Friday, March 23, 2018

Trump chooses hawkish John Bolton as national security adviser

President Donald Trump has chosen as his third national security adviser John Bolton, 69, former US ambassador to the UN in the Bush administration. A distinguished broadcast commentator and outspoken friend of Israel, Bolton’s name also came up after Trump’s election as candidate for secretary state. He succeeds HR McMaster, whom Trump has let go with praise for “an outstanding job.”
 
Bolton, who will leave his post as a senior fellow at the rightwing American Enterprise Institute, formally moves in to the job on April 9. With the Bolton appointment, President Trump continues the shakeup of his security and foreign policy team of advisers as he heads towards challenging decisions in the coming weeks on the Iranian and North Korean nuclear crises. The new NSA joins Mike Pompeo, the former CIA director and another hawk, whom Trump appointed earlier this month as Secretary of State in place of Rex Tillerson. The Washington rumor mill suggests that the next head on the block is that of Defense Secretary Jim Mattis.
 
In his frequent TV commentaries, Bolton has repeatedly urged America to use its military prowess to remind the world that it is still the greatest power on earth whose strength is unrivaled. He has advocated pre-emptive military strikes on Iran and North Korea rather than wasting time on fruitless diplomacy while the two rogue states buy time for developing nuclear weapons and missiles. Bolton has also argued that Washington should have acted to remove Bashar Assad long ago and maintains that the military expansionist presence of Iran and Hizballah in Syria must be stopped.
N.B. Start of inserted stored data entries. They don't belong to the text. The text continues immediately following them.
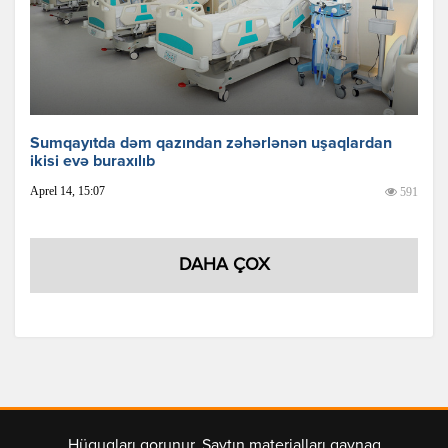
Sumqayıtda dəm qazından zəhərlənən uşaqlardan
ikisi evə buraxılıb
Aprel 14, 15:07
591
DAHA ÇOX
Hüquqları qorunur. Saytın materialları qaynaq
After his appointment was announced, Bolton answered reporters’ questions by saying that if he had to keep on explaining how his views as a private individual would apply to his new job, he would have no time to perform it. The new NSA is clearly drawing a distinction between the two functions and preparing to perform with all seriousness and caution a job that is the pinnacle of his career. After all, it is the president who makes the decisions and an adviser is just an adviser.